■ DOCUMENT PASSAGE:
=== Begin Enclosure ===

Proof: Let $g_t$ and $V_t$ be as described under (a). Chose $\mathbf{x} \in \mathbb{R}^{2m}$. Define $A: (-\epsilon,\epsilon)\to \mbox{SP}(m,\mathbb{R})$ by
$$A(t)=g_t'(x).$$
and $Y: (-\epsilon,\epsilon)\to\mathbb{R}^{2m\times 2m}$ by
$$Y(t)=V'(g_t(x)).$$
Then for all $\mathbf{u}\in \mathbb{R}^n$
\begin{align*}Y(t)A(t)\mathbf{u} &=V_t'(g_t(x))g_t'(x)\mathbf{u} \\\\&=\frac{\partial}{\partial s}{\large|_{s=0}}\,\,V_t(g_t(\mathbf{x}+s\mathbf{u})) \\\\ &=\frac{\partial}{\partial s}{\large|_{s=0}}\,\,\frac{\partial}{\partial t}{\large|_{\tau=t}}\,\,g_\tau(\mathbf{x}+s\mathbf{u})\\\\ &=\frac{\partial}{\partial t}{\large|_{\tau=t}}\,\,\frac{\partial}{\partial s}{\large|_{s=0}}\,\,g_\tau(\mathbf{x}+s\mathbf{u}) \\\\&=\frac{\partial}{\partial t}{\large|_{\tau=t}}\,\,g_\tau'(\mathbf{x})\mathbf{u}\\\\&=\dot{A}(t)\mathbf{u}.\end{align*}
Our present claim (a) now follows from part (a) of Theorem 1. For (b) note that the existence and uniqueness of a smooth family of diffeomorphisms $g_t$ is a consequence of the Picard-Lindelöf theorem for ordinary differential equations. We have only to show that all $g_t$ are symplectic. This in turn follows from the same calculation as above and part (a) of Theorem 1.
$\blacksquare$
Let us now come back to Newton’s equations of motion from the beginning of this post.
Theorem 3: Let $U:\mathbb{R}^m \to \mathbb{R}$ be a smooth function and $M$ an invertible symmetric $m\times m$ – matrix. Then the vector field $V:\mathbb{R}^{2m}\to \mathbb{R}^{2m}$ defines as
$$V\left(\begin{array}{c}\mathbf{p} \\ \mathbf{q}\end{array}\right)=\left(\begin{array}{c}-\mbox{grad}_{\mathbf{q}}\,U \\ M^{-1}\,\mathbf{p}\end{array}\right)$$
is infinitesimally symplectic.

=== End Enclosure ===

■ WORK TO COMPLETE:
1. Answer these questions about the passage, one per line, marked (a), (b) and (c).
(a) Which theorem gives the existence and uniqueness of the smooth family of diffeomorphisms g_t?
(b) For part (b), what does the proof say remains to be shown?
(c) In Theorem 3, what properties must the m×m matrix M have?
2. Summarize the passage in two sentences.

■ PROVIDED DATA:
=== Begin Enclosure ===

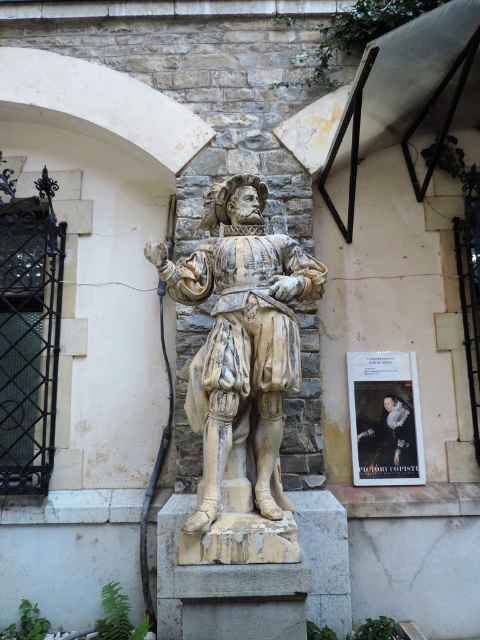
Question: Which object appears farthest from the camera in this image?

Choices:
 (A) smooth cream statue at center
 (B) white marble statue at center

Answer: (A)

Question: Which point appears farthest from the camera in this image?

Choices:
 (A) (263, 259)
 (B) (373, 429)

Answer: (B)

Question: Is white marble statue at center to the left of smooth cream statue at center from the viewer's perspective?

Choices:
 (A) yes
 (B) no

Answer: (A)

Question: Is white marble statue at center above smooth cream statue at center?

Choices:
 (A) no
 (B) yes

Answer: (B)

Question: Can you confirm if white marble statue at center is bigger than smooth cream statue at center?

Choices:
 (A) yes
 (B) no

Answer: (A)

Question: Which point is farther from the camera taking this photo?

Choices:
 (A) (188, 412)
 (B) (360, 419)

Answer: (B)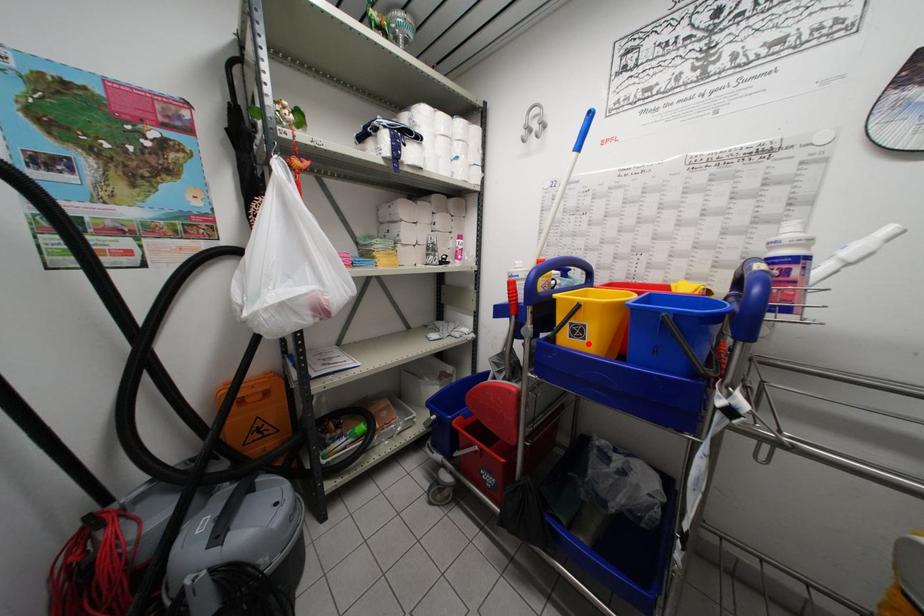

=== End Enclosure ===
=== Begin Enclosure ===

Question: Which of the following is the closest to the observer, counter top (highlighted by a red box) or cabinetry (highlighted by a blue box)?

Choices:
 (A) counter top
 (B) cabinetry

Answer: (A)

=== End Enclosure ===
=== Begin Enclosure ===

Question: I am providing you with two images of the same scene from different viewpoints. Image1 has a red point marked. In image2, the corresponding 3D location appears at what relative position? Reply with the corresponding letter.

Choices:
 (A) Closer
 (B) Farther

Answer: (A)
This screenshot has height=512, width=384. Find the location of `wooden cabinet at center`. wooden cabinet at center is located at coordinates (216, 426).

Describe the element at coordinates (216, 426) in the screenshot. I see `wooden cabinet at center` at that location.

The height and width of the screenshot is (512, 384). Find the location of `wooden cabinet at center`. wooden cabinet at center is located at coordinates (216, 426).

=== End Enclosure ===

■ SET OF ANSWERS:
1.
(a) The Picard-Lindelöf theorem for ordinary differential equations.
(b) That all g_t are symplectic.
(c) It must be invertible and symmetric.

2. The passage finishes a proof by showing that Y(t)A(t)u equals the time derivative of A(t) applied to u, so claim (a) follows from part (a) of Theorem 1, while for (b) the Picard-Lindelöf theorem gives a unique smooth family of diffeomorphisms g_t, which are symplectic by the same calculation. It then returns to Newton's equations of motion and states Theorem 3: for a smooth function U and an invertible symmetric m×m matrix M, the vector field with components minus the gradient of U in q and M inverse times p is infinitesimally symplectic.